CoreLogic’s Cameron Kusher has released a research note looking at dwelling commencement trends across Australia’s various sub-components, which shows that risks are skewed towards high-rise construction:
The Australian Bureau of Statistics (ABS) recently released the quarterly Building Activity data for December 2018. The release is a treasure-trove of data and includes information on dwelling commencements, dwelling completions, dwellings under construction and dwellings approved for construction but not commenced. This release has published very valuable data on the number of units commenced by the number of storeys…

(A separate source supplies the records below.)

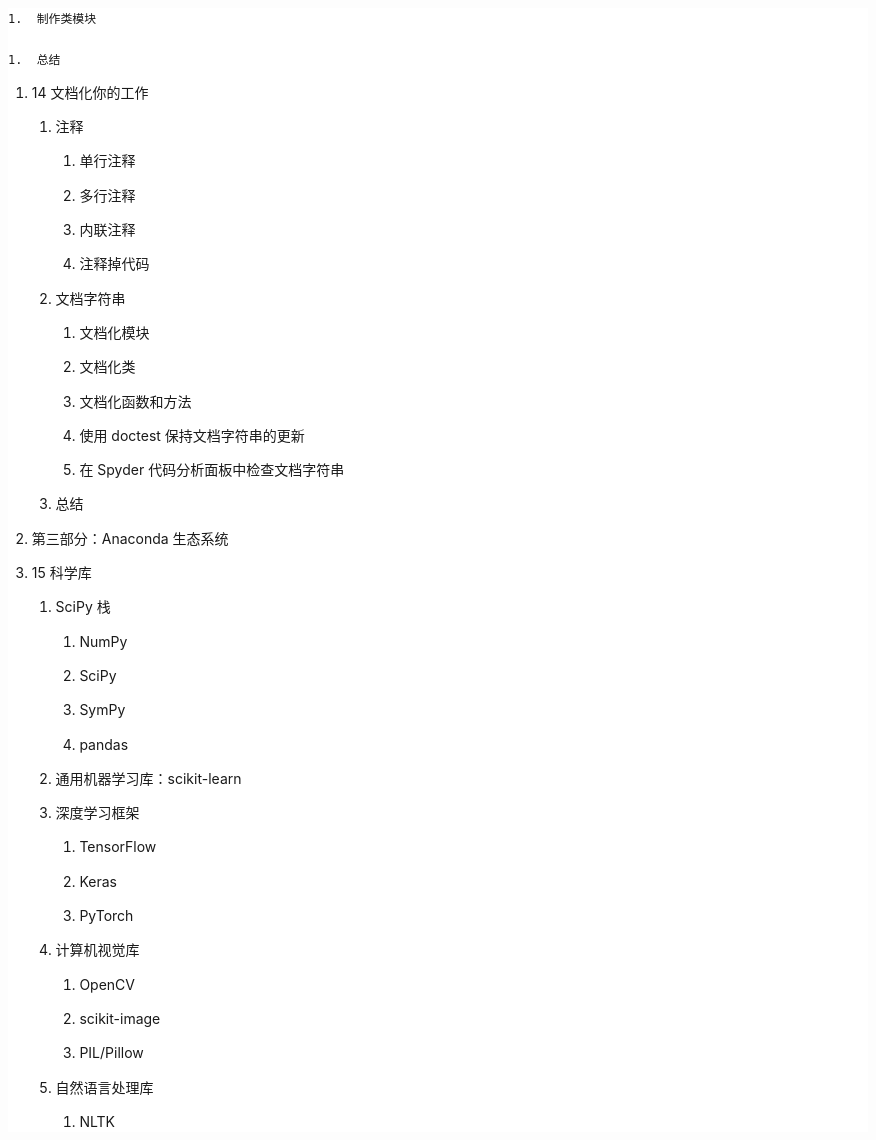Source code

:     1.  制作类模块

    1.  总结

1.  14 文档化你的工作

    1.  注释

        1.  单行注释

        1.  多行注释

        1.  内联注释

        1.  注释掉代码

    1.  文档字符串

        1.  文档化模块

        1.  文档化类

        1.  文档化函数和方法

        1.  使用 doctest 保持文档字符串的更新

        1.  在 Spyder 代码分析面板中检查文档字符串

    1.  总结

1.  第三部分：Anaconda 生态系统

1.  15 科学库

    1.  SciPy 栈

        1.  NumPy

        1.  SciPy

        1.  SymPy

        1.  pandas

    1.  通用机器学习库：scikit-learn

    1.  深度学习框架

        1.  TensorFlow

        1.  Keras

        1.  PyTorch

    1.  计算机视觉库

        1.  OpenCV

        1.  scikit-image

        1.  PIL/Pillow

    1.  自然语言处理库

        1.  NLTK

The most notable change in the landscape of dwelling commencements over recent years has been the lift in apartment starts and more recently their fall. The increase in higher density construction has primarily been driven by the three most populous states, or more specifically, the capital cities of each of those states. Over the past five years, every state and territory has seen unit commencements reach historic high levels, demonstrating a clear shift towards higher density development (that isn’t to say that detached housing construction hasn’t also climbed significantly over the period). More recently, as the housing market has turned and values have started to fall we can see there is a reduced preparedness of developers to commence new projects. We would expect that commencements, particularly for units, are likely to continue to trend lower over the coming quarters as housing values continue to record value falls, finance remains tight, and both domestic and foreign investors remain light on the ground.
In the latest Building Activity release the ABS published a further breakdown of annual unit commencements by the height of the building. While the number of commencements has climbed significantly over recent years, it is interesting to note that commencements of units in a 1-3 storey block has been relatively steady. Anecdotally, the demand/supply ratio of medium density dwellings remains much healthier relative to high density products.
Conversely, there has been significant increases in commencements of taller buildings over recent years with commencements now beginning to ease. This reflects both the unit construction boom and also the fact that as the cost of acquiring sites has increased developers have sought approvals for taller buildings in an effort to maximise their yield and to recoup acquisition costs and maximise profits.
With dwelling commencements expected to continue to fall, the decline doesn’t negate the fact that many developers have paid high prices to acquire sites. As a result we would expect that despite an expectation of fewer commencements going forward, those projects that do commence will largely be taller apartment projects.
Notwithstanding that expectation, larger projects are generally riskier for the developer and achieving sufficient presales to commence a project is more of a challenge when there are more units to sell. In order to maintain profitability of projects it is highly likely that as values continue to decline that dwelling
commencements will continue to fall.